Aplaudir y explotar tienen un origen común, y no otra cosa que una explosión de júbilo o de agrado es lo que motiva el arranque de las palmadas.
Menos armonioso y con fin contrario en general al del aplauso, es decir, el de mostrar el descontento generalizado, es el sonido estridente provocado al golpear metales, lo que se conoce coloquialmente en español como “cacerolada”.
Un episodio en la crianza de Zeus puede servirnos como ejemplo del uso del ruido con un fin práctico. Para impedir que Crono pudiera escuchar su llanto cuando su madre, Rea, le hurtó de ser devorado por este, los curetes ejecutaban unas ruidosas danzas haciendo entrechocar sus armas entre sí. De esta manera el niño Zeus pudo crecer sin peligro y, llegado el momento, derrotar a su padre y traer de nuevo a la luz al resto de Crónidas para dar lugar a la primera generación de Olímpicos.
En la evolución del ser humano, el importante paso a la bipedestación privilegió el uso de las manos. Con ellas somos capaces de crear maravillas, de acariciar, pero también de golpear.
El sonido nos sirve para expresar emociones y su armonía o no están en consonancia con aquello que se quiere transmitir: en un extremo el aplauso, en el otro, la cacerolada.
La evolución del ser humano privilegió el uso de las manos, con ellas somos capaces de crear maravillas, de acariciar, pero también de golpear
Cierto es que los gestos reiterativos pierden su función y dejan de ser espontáneos para convertirse en automáticos, rutinarios y vacuos, pero precisamos de rituales que cumplen un papel importante, como el de la ilusión de una especie de concordia universal, de una interrupción del confinamiento, de una especie de paréntesis en la sensación de soledad impuesta, de miedo, o de incertidumbre, una muestra, en fin, de que somos seres sociales y necesitamos de los demás. Reconozco que, sin dejar de sentir una gratitud inmensa por quienes cuidan de nosotros bien por tratarse de su trabajo o de su vocación y también por aquellos que de forma altruista colocan por delante del propio el bien común, aunque tengo la suerte de tener balcón no salgo a él a diario para coparticipar físicamente de ese aplauso coral. Pero en cualquier caso, mi opción, frente a la de denostar, vociferar, y mostrar desacuerdo -aun cuando no todo lo que se hace o se deja de hacer me parece acertado-, es la de tratar de acariciar el alma. Esa, me parece, es la singular misión del aplauso. Para lo demás -y también, claro, para eso- conviene usar la palabra. Ni puños, ni manos levantadas, sino manos juntas, unidas, al encuentro, prestas al abrazo, a mostrar agradecimiento, alegría y entusiasmo, a rendir tributo, a construir. Y diálogo en busca del intercambio fructífero de opiniones y puntos de vista, y consenso.
Sirvan como colofón de lo hasta aquí dicho estos versos de “En la palma de tu mano”, poema de Rosa María Hernández Navarro (Eros 2 8, Linalva Ediciones en 2016):
En una mano que se me muestra
abierta y tendida
puedo recrear universos infinitos,
pero nunca podría morar
bajo la opresión de un puño cerrado,
ni con el vértigo que me produce
una mano levantada,
ni aún atada a cuerdas y arnés.
Está claro que todo está en las manos de todos y cada uno de nosotros, las mismas que es preciso siempre lavarse con frecuencia como medida higiénica y con las que confío podamos volver a acariciar pronto. Eso sí, sin guantes.

## Objetivo del ejercicio
Contesta, según el texto sobre el aplauso, estas preguntas:
(a) ¿Cómo se conoce coloquialmente en español el sonido estridente provocado al golpear metales?
(b) ¿Quiénes ejecutaban ruidosas danzas para impedir que Crono escuchara el llanto de Zeus?
(c) ¿Qué paso en la evolución del ser humano privilegió el uso de las manos?

## Registros mostrados
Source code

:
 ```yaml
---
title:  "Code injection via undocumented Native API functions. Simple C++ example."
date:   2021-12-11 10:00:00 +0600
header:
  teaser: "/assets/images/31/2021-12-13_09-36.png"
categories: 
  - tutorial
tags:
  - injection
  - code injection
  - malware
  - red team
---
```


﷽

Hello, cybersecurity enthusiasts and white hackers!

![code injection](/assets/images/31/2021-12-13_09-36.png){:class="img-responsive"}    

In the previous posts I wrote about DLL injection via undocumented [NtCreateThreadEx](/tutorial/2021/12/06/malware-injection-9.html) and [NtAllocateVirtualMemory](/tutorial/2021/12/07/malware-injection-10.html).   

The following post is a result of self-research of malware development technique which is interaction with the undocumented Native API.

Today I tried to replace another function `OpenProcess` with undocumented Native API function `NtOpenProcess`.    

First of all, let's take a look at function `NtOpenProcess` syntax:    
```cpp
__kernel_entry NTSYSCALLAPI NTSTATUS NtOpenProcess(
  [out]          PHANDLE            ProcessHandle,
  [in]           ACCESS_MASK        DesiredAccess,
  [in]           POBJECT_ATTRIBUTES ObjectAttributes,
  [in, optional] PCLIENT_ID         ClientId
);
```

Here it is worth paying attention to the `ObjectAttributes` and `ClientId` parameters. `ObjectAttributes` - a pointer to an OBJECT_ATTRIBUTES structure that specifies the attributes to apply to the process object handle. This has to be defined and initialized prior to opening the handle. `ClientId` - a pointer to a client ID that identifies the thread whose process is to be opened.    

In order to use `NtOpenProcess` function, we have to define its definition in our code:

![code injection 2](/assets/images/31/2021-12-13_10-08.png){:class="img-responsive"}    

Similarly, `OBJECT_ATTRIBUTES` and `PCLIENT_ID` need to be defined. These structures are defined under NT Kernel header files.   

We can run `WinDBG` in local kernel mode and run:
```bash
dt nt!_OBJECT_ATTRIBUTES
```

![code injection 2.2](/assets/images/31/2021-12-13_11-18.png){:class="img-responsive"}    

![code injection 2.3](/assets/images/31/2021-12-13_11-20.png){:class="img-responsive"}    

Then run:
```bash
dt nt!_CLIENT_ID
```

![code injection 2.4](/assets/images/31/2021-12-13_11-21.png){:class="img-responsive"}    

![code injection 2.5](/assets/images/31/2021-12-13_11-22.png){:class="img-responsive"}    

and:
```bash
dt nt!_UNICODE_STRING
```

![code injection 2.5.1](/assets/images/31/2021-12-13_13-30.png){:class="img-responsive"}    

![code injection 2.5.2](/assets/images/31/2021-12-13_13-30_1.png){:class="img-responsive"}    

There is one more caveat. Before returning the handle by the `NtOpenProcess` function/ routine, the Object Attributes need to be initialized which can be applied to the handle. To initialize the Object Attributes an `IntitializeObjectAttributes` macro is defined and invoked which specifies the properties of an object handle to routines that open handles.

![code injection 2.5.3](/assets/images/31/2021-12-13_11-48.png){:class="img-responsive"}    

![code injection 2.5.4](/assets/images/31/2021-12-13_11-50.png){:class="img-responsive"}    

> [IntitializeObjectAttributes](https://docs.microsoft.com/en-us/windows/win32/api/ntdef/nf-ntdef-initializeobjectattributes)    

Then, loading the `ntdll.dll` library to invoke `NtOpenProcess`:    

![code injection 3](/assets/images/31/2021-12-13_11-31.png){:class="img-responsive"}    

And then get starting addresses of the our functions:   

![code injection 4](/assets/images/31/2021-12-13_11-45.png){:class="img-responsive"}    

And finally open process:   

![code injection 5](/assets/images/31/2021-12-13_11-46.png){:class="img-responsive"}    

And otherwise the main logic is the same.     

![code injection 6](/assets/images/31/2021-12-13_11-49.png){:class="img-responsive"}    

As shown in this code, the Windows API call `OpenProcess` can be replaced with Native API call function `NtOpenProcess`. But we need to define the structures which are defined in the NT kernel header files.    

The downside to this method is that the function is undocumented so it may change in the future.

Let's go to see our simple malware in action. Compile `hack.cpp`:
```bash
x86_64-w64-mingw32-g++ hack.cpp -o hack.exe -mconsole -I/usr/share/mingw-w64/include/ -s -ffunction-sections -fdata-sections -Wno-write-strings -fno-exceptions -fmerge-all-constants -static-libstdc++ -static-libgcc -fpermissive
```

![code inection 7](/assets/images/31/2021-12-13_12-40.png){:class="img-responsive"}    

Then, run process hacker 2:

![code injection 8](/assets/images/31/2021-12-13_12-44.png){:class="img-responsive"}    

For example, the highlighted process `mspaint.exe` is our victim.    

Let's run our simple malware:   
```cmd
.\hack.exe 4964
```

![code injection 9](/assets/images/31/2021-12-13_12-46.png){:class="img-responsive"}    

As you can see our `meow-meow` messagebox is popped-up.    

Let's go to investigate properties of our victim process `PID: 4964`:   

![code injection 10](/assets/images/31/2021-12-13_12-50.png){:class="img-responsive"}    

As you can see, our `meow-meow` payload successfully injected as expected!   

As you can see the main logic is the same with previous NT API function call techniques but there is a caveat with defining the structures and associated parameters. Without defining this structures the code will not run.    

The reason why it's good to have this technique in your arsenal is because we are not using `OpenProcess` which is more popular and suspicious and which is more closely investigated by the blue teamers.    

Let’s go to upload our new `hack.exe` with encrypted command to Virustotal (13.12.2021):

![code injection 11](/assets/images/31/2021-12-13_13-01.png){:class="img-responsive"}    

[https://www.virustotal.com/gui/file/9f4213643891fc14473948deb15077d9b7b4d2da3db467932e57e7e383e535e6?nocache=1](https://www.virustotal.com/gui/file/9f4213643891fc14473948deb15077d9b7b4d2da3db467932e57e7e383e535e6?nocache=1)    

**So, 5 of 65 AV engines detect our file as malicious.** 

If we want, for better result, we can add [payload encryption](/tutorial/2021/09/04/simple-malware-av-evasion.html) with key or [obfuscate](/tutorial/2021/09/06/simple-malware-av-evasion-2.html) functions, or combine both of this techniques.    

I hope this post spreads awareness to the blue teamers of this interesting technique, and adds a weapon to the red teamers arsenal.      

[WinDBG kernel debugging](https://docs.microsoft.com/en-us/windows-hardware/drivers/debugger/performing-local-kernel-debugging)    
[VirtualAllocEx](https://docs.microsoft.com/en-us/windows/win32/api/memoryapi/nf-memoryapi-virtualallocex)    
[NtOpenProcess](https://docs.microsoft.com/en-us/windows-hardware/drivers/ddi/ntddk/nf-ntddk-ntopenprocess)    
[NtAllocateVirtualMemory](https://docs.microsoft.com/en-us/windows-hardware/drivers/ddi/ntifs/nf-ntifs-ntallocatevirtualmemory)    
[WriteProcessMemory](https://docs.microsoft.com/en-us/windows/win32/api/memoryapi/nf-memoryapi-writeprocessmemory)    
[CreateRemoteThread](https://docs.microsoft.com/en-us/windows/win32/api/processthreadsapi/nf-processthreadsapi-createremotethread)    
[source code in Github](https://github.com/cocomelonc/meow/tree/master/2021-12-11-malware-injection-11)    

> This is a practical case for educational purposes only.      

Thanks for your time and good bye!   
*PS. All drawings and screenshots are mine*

## Solución del ejercicio
(a) Como "cacerolada".
(b) Los curetes.
(c) La bipedestación.